▶ **Provided records**:
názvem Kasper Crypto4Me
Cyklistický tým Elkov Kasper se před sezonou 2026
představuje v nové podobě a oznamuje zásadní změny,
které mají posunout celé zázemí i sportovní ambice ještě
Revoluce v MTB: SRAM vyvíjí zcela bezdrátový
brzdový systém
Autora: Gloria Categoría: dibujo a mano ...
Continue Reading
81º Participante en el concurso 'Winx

* * *

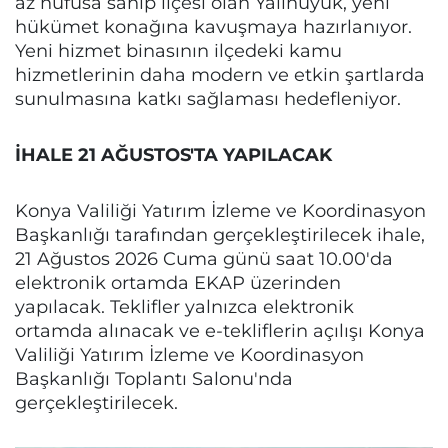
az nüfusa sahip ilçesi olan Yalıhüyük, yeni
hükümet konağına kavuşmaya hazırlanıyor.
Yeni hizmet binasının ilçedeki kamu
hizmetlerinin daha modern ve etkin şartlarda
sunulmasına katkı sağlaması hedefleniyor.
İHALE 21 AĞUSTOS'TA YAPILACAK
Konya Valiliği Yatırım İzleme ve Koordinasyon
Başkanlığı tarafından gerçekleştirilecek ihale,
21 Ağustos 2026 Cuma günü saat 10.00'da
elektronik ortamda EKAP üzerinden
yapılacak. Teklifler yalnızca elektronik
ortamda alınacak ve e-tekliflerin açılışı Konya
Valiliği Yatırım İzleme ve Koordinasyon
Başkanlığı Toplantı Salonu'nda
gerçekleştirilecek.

▶ **Try it**: Identify every line in the entries above that contains the word "Valiliği", and copy each of those lines.

▶ **Written answer**:
Konya Valiliği Yatırım İzleme ve Koordinasyon
Valiliği Yatırım İzleme ve Koordinasyon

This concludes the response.